NOTES on. writing // head notes
With a couple of book synopses, chapter content plans, and funding applications and evaluations to write this month, my daily writing practice has becoming a series of 'head notes', but that's okay.
I’m eager to write everyday. Partly because it’s so incredibly cathartic but also because I know that good writing requires a framework of discipline and continuity in which the lyricism can sit. Sometimes it’s just not possible to get to fit everything in, however, and that’s okay. If you can’t get to the computer to get those words down, there’s always the writing tablet in your head for what I call head notes.
Writing for me happens, not just when I’m sat at a computer but also when I’m out riding my bike, or on a run, washing the pots, or slumbering in a tent at a festival. Sentences form almost as frequently as I breathe in and out and so I try and find ways to make those sentences or pieces of content stick without writing them down. I then file them in my head for later use.

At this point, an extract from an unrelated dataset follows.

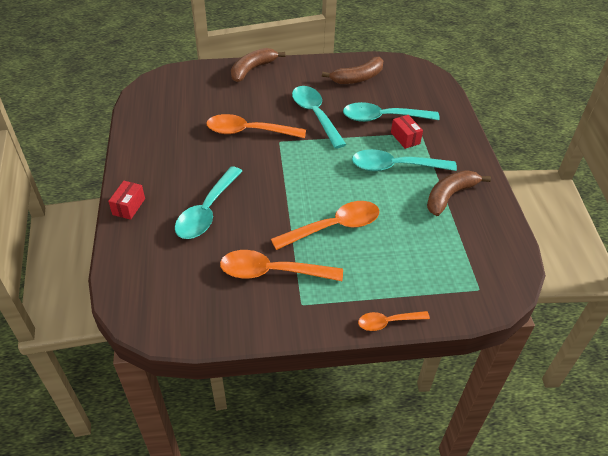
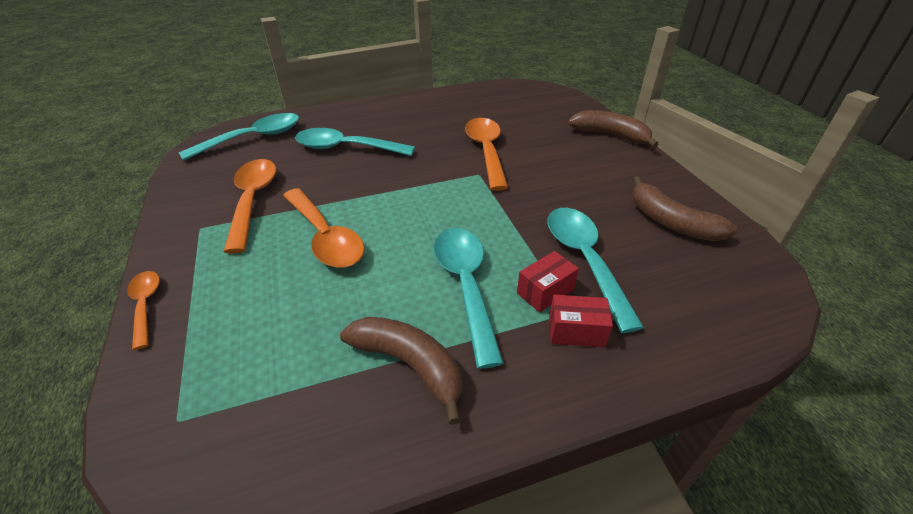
camera: 80 degrees right, 5 degrees down
red box [108,181,145,220] -> red box moved to [549,295,613,348]
turquoise spoon [292,86,346,149] -> turquoise spoon moved to [178,113,299,161]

As example, on packing up my tent after a few final days working at Glastonbury I noticed that, despite the intense heat and parched grass all around, the underside of my groundsheet was riddled with small cakes of mud. I didn’t want to pack away a dirty tent and so I found a piece of wood and began scratching them off. While performing this relatively mundane task I began to wonder where the mud had come from and then realised that these cakes were indeed worm casts. While I had been slumbering the worms had been keeping me company all along.
It was this last sentence that stuck with me. The idea that the worms were at the festival too, and would continue to roam the fields of Worthy Farm long after we had gone. I was excited by this connection with nature. That the weight of me did not hinder their progress through the soil and the important work that they do. That the worms were part of the festival too and had been since it began in 1970s from the early days of T Rex and David Bowie to this year’s headline sets by the Foo Fighters and Elton John.

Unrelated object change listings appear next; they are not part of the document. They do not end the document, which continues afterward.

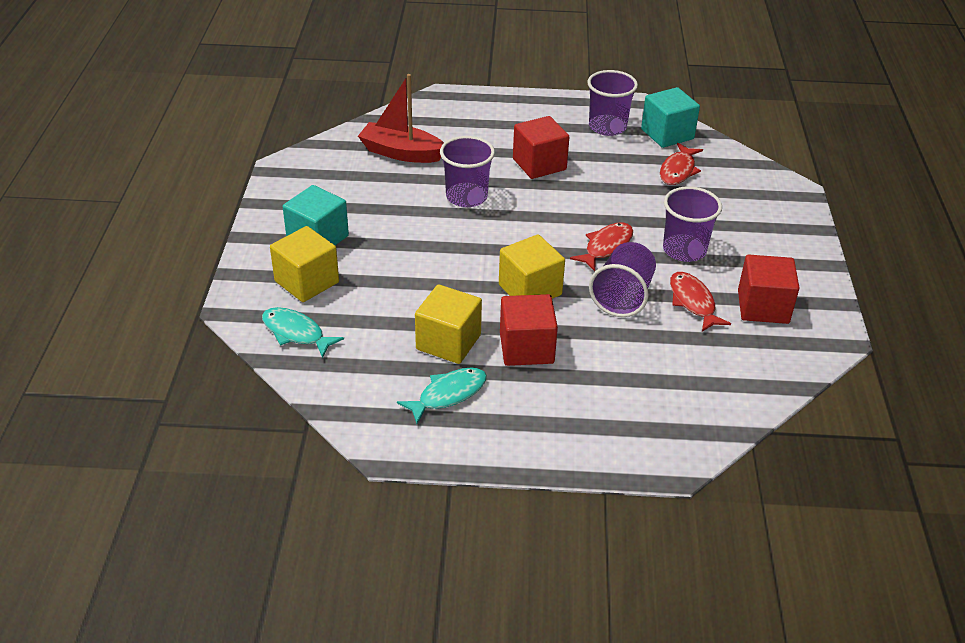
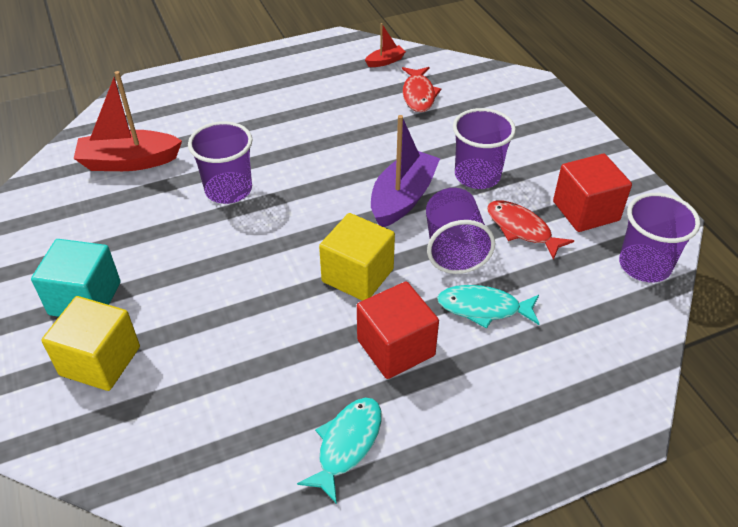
camera: 25 degrees left, 5 degrees up
turquoise fish [262,307,344,358] -> turquoise fish moved to [437,285,540,329]
yellow cube [415,284,482,364] -> none
red cube [513,116,569,179] -> none
red fish [570,222,633,271] -> purple boat [371,115,440,227]
purple cup [587,70,638,136] -> purple cup moved to [619,193,700,282]
turquoise cube [641,87,700,148] -> red boat [365,23,406,67]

I’ve also been making lots of head notes that relate to my next book. Ideas around ownership, placemaking, and ways to get your nature fix outside of the home. In this case it helps to have an umbrella subject, something under which to gather ideas. Visiting a community garden I might be admiring the flowers or the decor but I’ll also be aiming to think more deeply about what it means to develop or need such a space; who visits here and why. I don’t always need a notebook for these ideas as they are automatically filed in my mind under the remit of my book. They have a place to go.

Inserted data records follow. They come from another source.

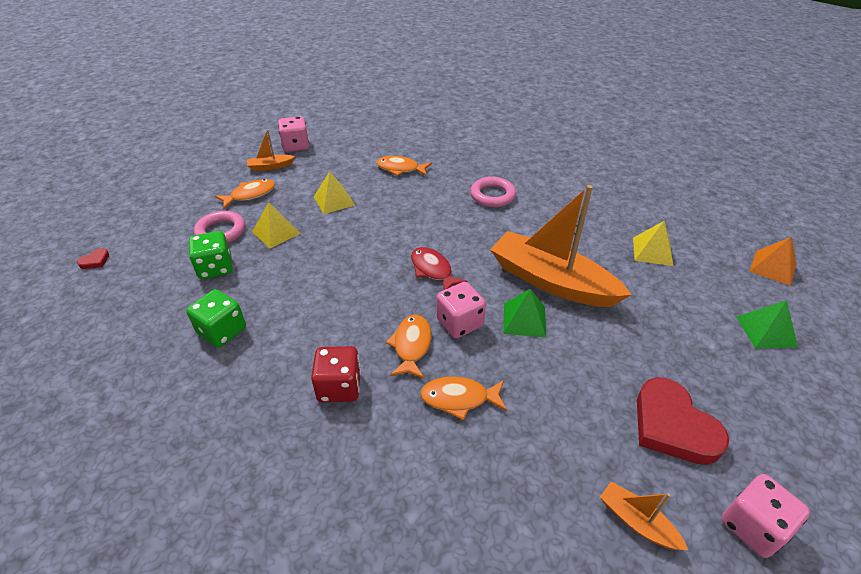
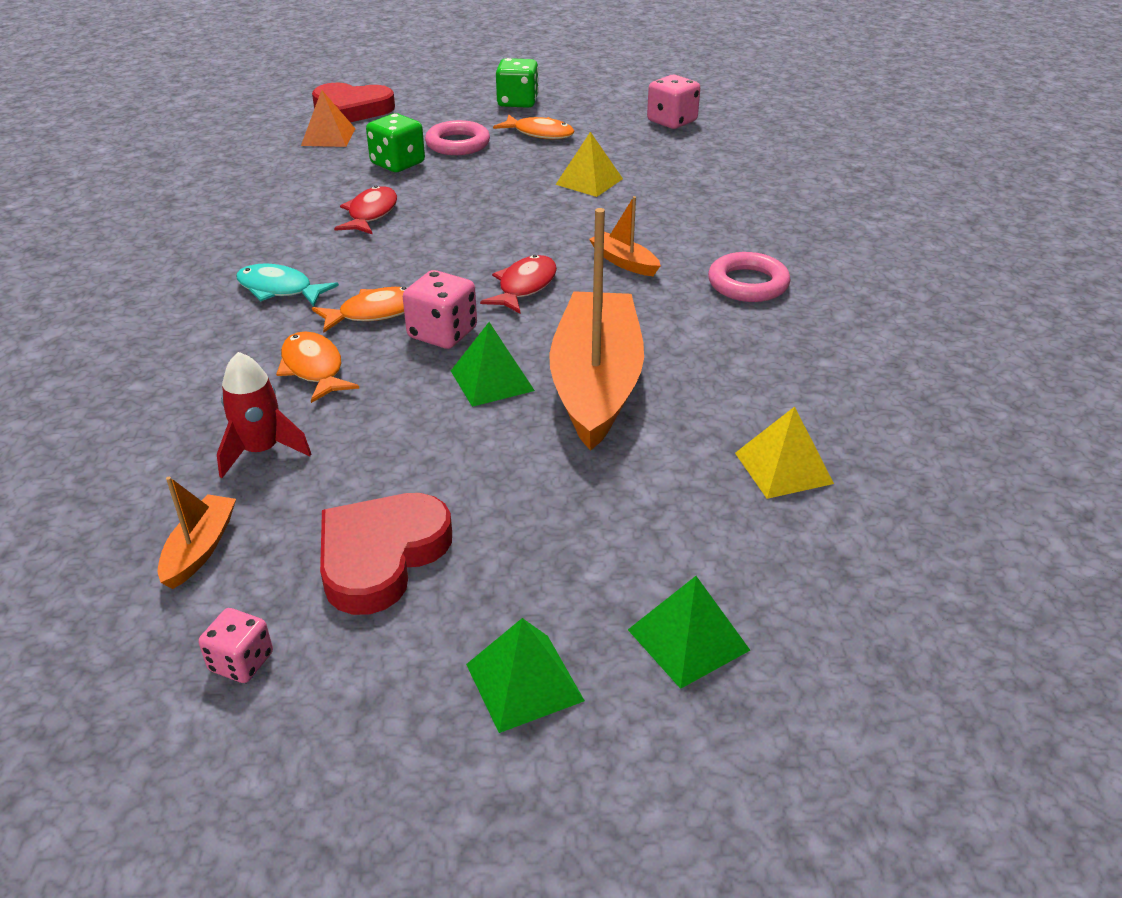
camera: 60 degrees right, 5 degrees down
red heart [77,248,109,269] -> red heart [312,83,395,122], size x2.46
green dice [186,289,246,347] -> green dice moved to [496,58,539,108]
orange boat [247,129,295,171] -> orange boat moved to [589,196,661,276]
yellow pyramid [252,202,301,249] -> none
red dice [311,346,361,402] -> turquoise fish [236,263,339,306]
orange fish [376,156,432,176] -> none
pink dice [721,474,810,558] -> pink dice [199,608,273,683], size x0.63
orange pyramid [749,237,796,286] -> orange pyramid moved to [301,90,356,147]
none -> red rocket [217,352,311,478]
none -> red fish [334,186,397,235]
none -> green pyramid [466,618,585,733]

Saying that I’m hoping that the damp festival and now construction site that is my house will calm down somewhat through July, at least providing pockets of writing time. And having just seen Pulp last night in Finsbury Park just a few days after getting back from Glastonbury, I’ve put my dancing shoes away for a few weeks and am using my restored energy to push forward various work projects – writing and gardening at the heart of all.